Millennials don’t want to work with clunkers
Well, millennials kept bringing in their consumer laptops and found ways to get work done with a “nice” consumer PC in spite of IT. Millennials have had enough and today, our research suggest that they now have bargaining power in that they don’t want to and won’t work for companies that offer clunky technology. Every shred of research I have done, seen from OEMs and the rest of the industry leads me in this direction. Some IT groups gets it, many don’t and are ironically driven by executive staff and HR to step it up and do something different.
New commercial PCs announced at CES very different
The great news is that from what I saw at CES, for the first time, commercial PCs can be as sexy, cool, responsive, with long battery life as the latest, cutting edge consumer PC and even a smartphone, but with the reliability, durability, service of a managed, commercial PC. These are systems primarily from Dell (Latitude), HP Inc. (EliteBook), and Lenovo (ThinkPad) and in my opinion, can provide enterprise users with the best of both worlds. Intel’s 6th generation processor, code-named SkyLake, is at the heart of most all of these systems, and when you compare Intel SkyLake-based PCs from the last 5 years, there’s literally no comparison.

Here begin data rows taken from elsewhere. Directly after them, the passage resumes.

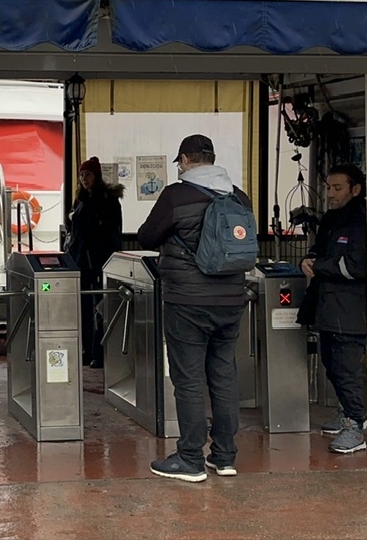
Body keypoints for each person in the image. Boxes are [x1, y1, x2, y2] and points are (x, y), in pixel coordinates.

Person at [137, 134, 252, 483]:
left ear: (185, 160)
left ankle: (190, 458)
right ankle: (225, 456)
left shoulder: (176, 195)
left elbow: (146, 238)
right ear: (212, 158)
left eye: (180, 162)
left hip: (188, 301)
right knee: (224, 375)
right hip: (231, 299)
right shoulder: (239, 195)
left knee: (188, 380)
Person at [298, 164, 367, 454]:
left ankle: (356, 424)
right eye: (328, 187)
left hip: (350, 309)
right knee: (330, 363)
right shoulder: (330, 218)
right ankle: (345, 411)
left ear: (356, 189)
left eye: (337, 188)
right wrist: (308, 259)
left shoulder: (363, 220)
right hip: (326, 306)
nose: (330, 193)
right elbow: (320, 250)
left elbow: (356, 266)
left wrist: (320, 266)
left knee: (346, 368)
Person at [65, 156, 124, 368]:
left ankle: (99, 351)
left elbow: (109, 231)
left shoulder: (106, 200)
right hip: (81, 260)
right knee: (84, 307)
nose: (83, 179)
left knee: (101, 307)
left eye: (87, 175)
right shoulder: (81, 199)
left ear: (96, 176)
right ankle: (87, 349)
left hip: (99, 260)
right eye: (81, 175)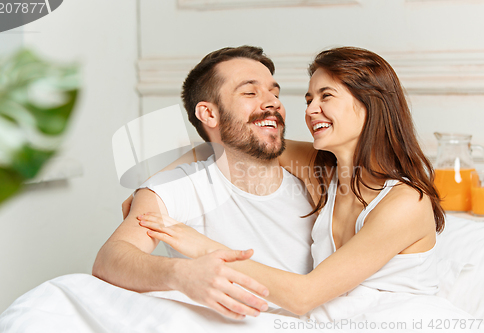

Intel’s SkyLake processor enables these new devices
Intel’s Skylake processors bring not only integration with Microsoft Windows 10, but also performance improvements in Windows 7 and 8.1 over chips from 5 years ago, the average age of currently installed PCs. Skylake delivers about 25% more performance over Sandy Bridge while also reducing power. GPU performance on current generation Intel integrated graphics is in many cases over 500% better than previous generations of Intel graphics over the course of the 5-year average PC age. The improved graphical performance is partly what has enabled the higher resolutions mentioned earlier.
More importantly, when you look at the new levels of style, battery life, and the new responsiveness, it brings the PC much closer to the expectation of a smartphone. While the PC industry doesn’t like to make comparisons to the smartphone, that’s the expectation reality. That’s the bar. From my point of view, the good news is that the commercial PC industryfinally has that platform that brings the best of consumer with commercial and that’s Intel’s SkyLake. This is one reason why I’m bullish on the 2016 commercial PC refresh.
One big caveat here. If GDP tanks, all bets are off. There is a direct relationship between commercial PCs and GDP so if it gets any worse, it probably won’t be a good year. I’ll hit on some of the other commercial PC drivers in future columns. If you are looking for more details on this, you can find a short paper here.